Terminology
Before we hop in to working with these various sorts of database I want to make sure we are clear on some common terminology and what the goals are for today, what we are going to cover and what we are not.
What is a database and other common terms
A database is a place to store data. Another way to think about this is that it is a place to save your application's state so that it can be retrieved later. This allows you to make your servers stateless since your database will be storing all the information. A lot of things can be thought of as a type of database, like an Excel spreadsheet or even just a text file with data in it.
A query is a command you send to a database to get it to do something, whether that's to get information out of the database or to add/update/delete something in the database. It can also aggregate information from a database into some sort of overview.
Schema
If a database is a table in Microsoft Excel, then a schema is the columns. It's a rigid structure used to model data.
If I had a JSON object of user that looked like { "name": "Brian", "city": "Seattle", "state": "WA" }
then the schema would be name, city, and state. It's the shape of the data. Some databases like PostgreSQL have strict schemas where you have to know the shape of your data upfront. Others like MongoDB let you invent it on the fly.
What are the types of databases
There are many types of database available today. We're only going to cover four types but it's good to know what else is other there. Today we're covering relational databases (often called RDBMS or SQL databases,) document-based databases (often called NoSQL,) a graph database, and a key-value store. Here's a few we are not covering.
- Search engines like Solr or Sphinx are often paired with databases to make search possible. If your database doesn't support full-text search this is a tool you could pair with a database to make a site-wide search engine possible.
- Wide Column Databases uses the concepts of tables, rows, and columns like a relational database but has a dynamic nature to those formats of rows and names. As such it can sorta be interepted like a two dimensional key-value store. Apache Cassandra and Google Bigtable are two famous examples of this. These databases are famous for being able to be massive scale and very resilient.
- Message brokers are a vastly underutilized piece of architecture by Node.js developers that can really improve your flexibility and scalability without greatly increasing complexity. They allow apps and services to publish events/messages on a system and allow the message broker to publish/inform subscribers to those events that something happened. It's a powerful paradigm. Apache Kafka, RabbitMQ, and Celery are all related to this paradigm.
- Multi model databases are databases that can actually operate in multiple different ways, fulfilling more than one of these paradigms. Azure Cosmos DB and ArangoDB are two primary examples of this. MongoDB and PostgreSQL technically are these as well since they have features that allow you to bend them into different shapes.
ACID
This stands for atomicity, consistency, isolation, durability. It's an acronym that's frequently used when talking about databases as it's four of the key factors one should think about when thinking about writing queries.
- Does this query happen all at once? Or is it broken up into multiple actions? Sometimes this is a very important question. If you're doing financial transactions this can be paramount. Imagine if you have two queries: one to subtract money from one person's account and one to add that amount to another person's account for a bank transfer. What if the power went out in between the two queries? Money would be lost. This is an unacceptable trade-off in this case. You would need this to be atomic. That is, this transaction cannot be divided.

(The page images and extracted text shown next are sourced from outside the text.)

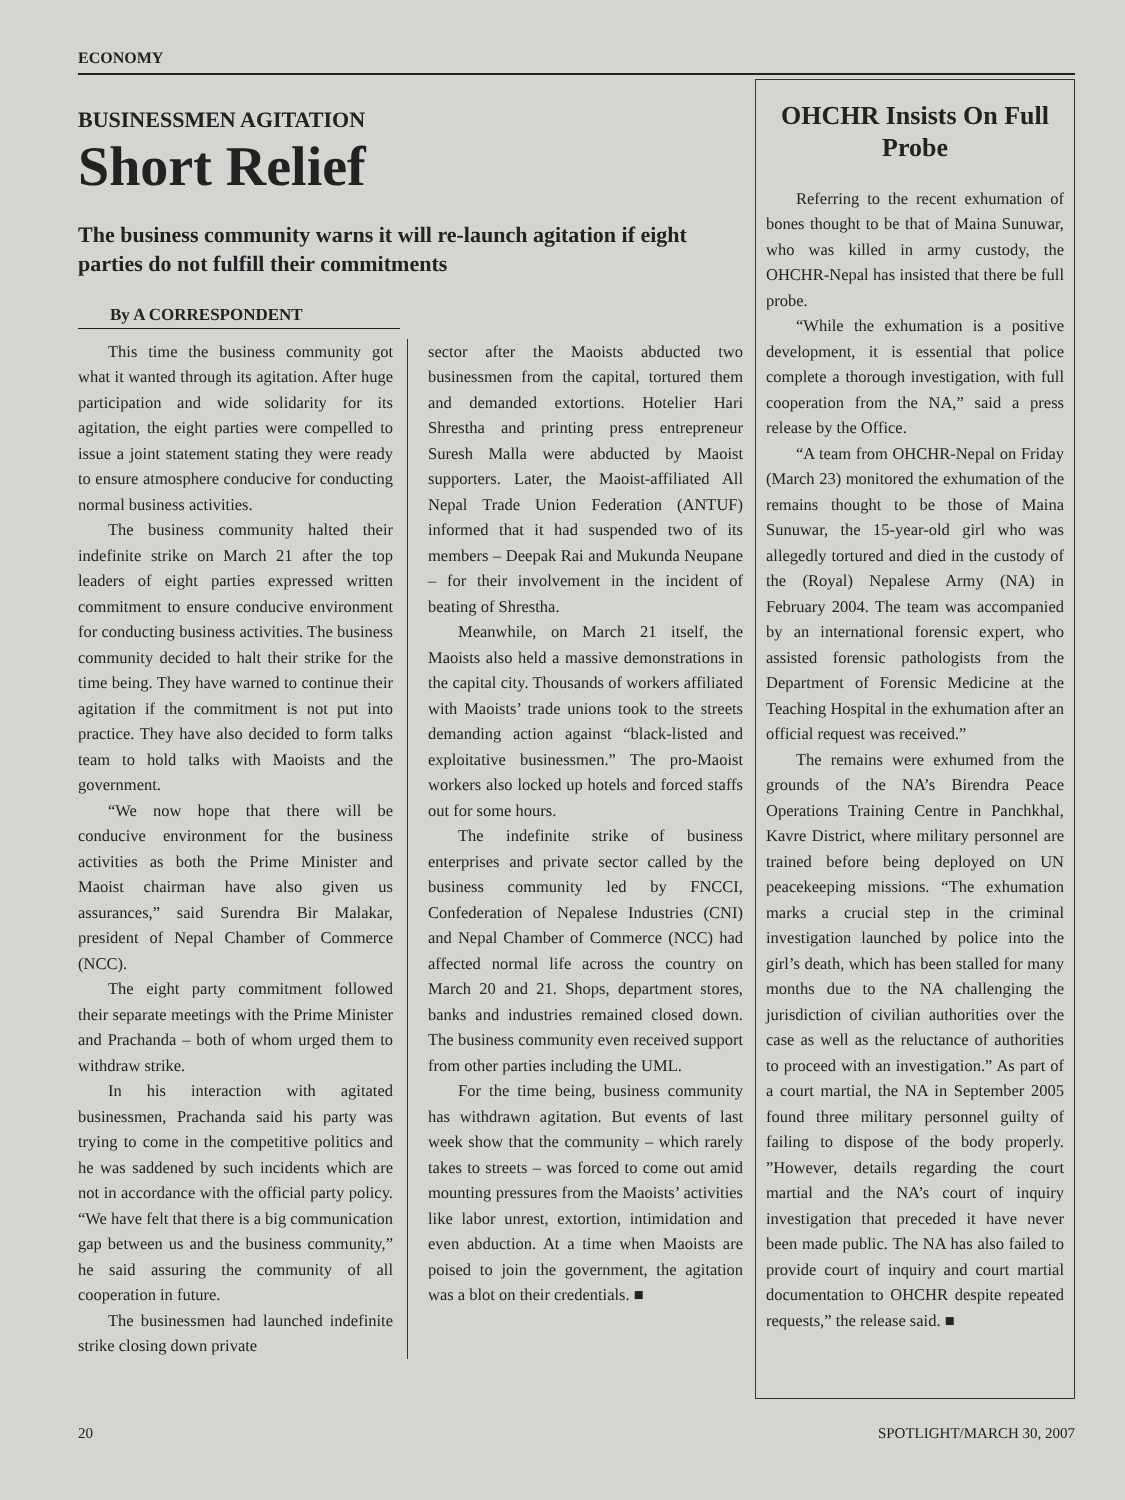ECONOMY
BUSINESSMEN AGITATION
Short Relief
The business community warns it will re-launch agitation if eight parties do not fulfill their commitments
By A CORRESPONDENT
This time the business community got what it wanted through its agitation. After huge participation and wide solidarity for its agitation, the eight parties were compelled to issue a joint statement stating they were ready to ensure atmosphere conducive for conducting normal business activities.
The business community halted their indefinite strike on March 21 after the top leaders of eight parties expressed written commitment to ensure conducive environment for conducting business activities. The business community decided to halt their strike for the time being. They have warned to continue their agitation if the commitment is not put into practice. They have also decided to form talks team to hold talks with Maoists and the government.
“We now hope that there will be conducive environment for the business activities as both the Prime Minister and Maoist chairman have also given us assurances,” said Surendra Bir Malakar, president of Nepal Chamber of Commerce (NCC).
The eight party commitment followed their separate meetings with the Prime Minister and Prachanda – both of whom urged them to withdraw strike.
In his interaction with agitated businessmen, Prachanda said his party was trying to come in the competitive politics and he was saddened by such incidents which are not in accordance with the official party policy. “We have felt that there is a big communication gap between us and the business community,” he said assuring the community of all cooperation in future.
The businessmen had launched indefinite strike closing down private
sector after the Maoists abducted two businessmen from the capital, tortured them and demanded extortions. Hotelier Hari Shrestha and printing press entrepreneur Suresh Malla were abducted by Maoist supporters. Later, the Maoist-affiliated All Nepal Trade Union Federation (ANTUF) informed that it had suspended two of its members – Deepak Rai and Mukunda Neupane – for their involvement in the incident of beating of Shrestha.
Meanwhile, on March 21 itself, the Maoists also held a massive demonstrations in the capital city. Thousands of workers affiliated with Maoists’ trade unions took to the streets demanding action against “black-listed and exploitative businessmen.” The pro-Maoist workers also locked up hotels and forced staffs out for some hours.
The indefinite strike of business enterprises and private sector called by the business community led by FNCCI, Confederation of Nepalese Industries (CNI) and Nepal Chamber of Commerce (NCC) had affected normal life across the country on March 20 and 21. Shops, department stores, banks and industries remained closed down. The business community even received support from other parties including the UML.
For the time being, business community has withdrawn agitation. But events of last week show that the community – which rarely takes to streets – was forced to come out amid mounting pressures from the Maoists’ activities like labor unrest, extortion, intimidation and even abduction. At a time when Maoists are poised to join the government, the agitation was a blot on their credentials. ■
OHCHR Insists On Full Probe
Referring to the recent exhumation of bones thought to be that of Maina Sunuwar, who was killed in army custody, the OHCHR-Nepal has insisted that there be full probe.
“While the exhumation is a positive development, it is essential that police complete a thorough investigation, with full cooperation from the NA,” said a press release by the Office.
“A team from OHCHR-Nepal on Friday (March 23) monitored the exhumation of the remains thought to be those of Maina Sunuwar, the 15-year-old girl who was allegedly tortured and died in the custody of the (Royal) Nepalese Army (NA) in February 2004. The team was accompanied by an international forensic expert, who assisted forensic pathologists from the Department of Forensic Medicine at the Teaching Hospital in the exhumation after an official request was received.”
The remains were exhumed from the grounds of the NA’s Birendra Peace Operations Training Centre in Panchkhal, Kavre District, where military personnel are trained before being deployed on UN peacekeeping missions. “The exhumation marks a crucial step in the criminal investigation launched by police into the girl’s death, which has been stalled for many months due to the NA challenging the jurisdiction of civilian authorities over the case as well as the reluctance of authorities to proceed with an investigation.” As part of a court martial, the NA in September 2005 found three military personnel guilty of failing to dispose of the body properly. ”However, details regarding the court martial and the NA’s court of inquiry investigation that preceded it have never been made public. The NA has also failed to provide court of inquiry and court martial documentation to OHCHR despite repeated requests,” the release said. ■
20 SPOTLIGHT/MARCH 30, 2007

- If I have five servers running with one running as the primary server (sometimes called master but we prefer leader or primary) and the primary server crashes, what happens? Again, using money, what if a query had been written to the primary but not yet to the secondaries? This could be a disaster and people could lose money. In this case, we need our servers to be consistent.
- Isolation says that we can have a multi-threaded database but it needs to work the same if a query was ran in parallel or if it was ran sequentially. Otherwise it fails the isolation test.
- Durability says that if a server crashes that we can restore it to the state that it was in previously. Some databases only run in memory so if a server crashes, that data is gone. However this is slow; waiting for a DB to write to disk before finishing a query adds a lot of time.
Not everything you do needs to be ACID compliant. ACID is safe but slow. You need to make the right trade-offs for every app and query you're making. Many of these databases allow you to be flexible per-query what level of ACID you need your query is. Some queries you want to make sure get written out to the secondary before moving on. Others it's fine with a small amount of risk that it could be lost. Some queries need to be atomic, others partial failures aren't the end of the world. It's about balancing your needs.
Transactions
Along with atomicity is the idea of transaction. Some queries just need multiple things to happen at once. The way this happens is transcations. A transaction is like an envelope of transactions that get to happen all at the same time with a guarantee that they will all get ran at once or none at all. If they are run, it guarantees that no other query will happen between them. Like the bank transfer example, these can be critical in some places because a partial failure is a disaster, it either needs to all happen or not happen at all.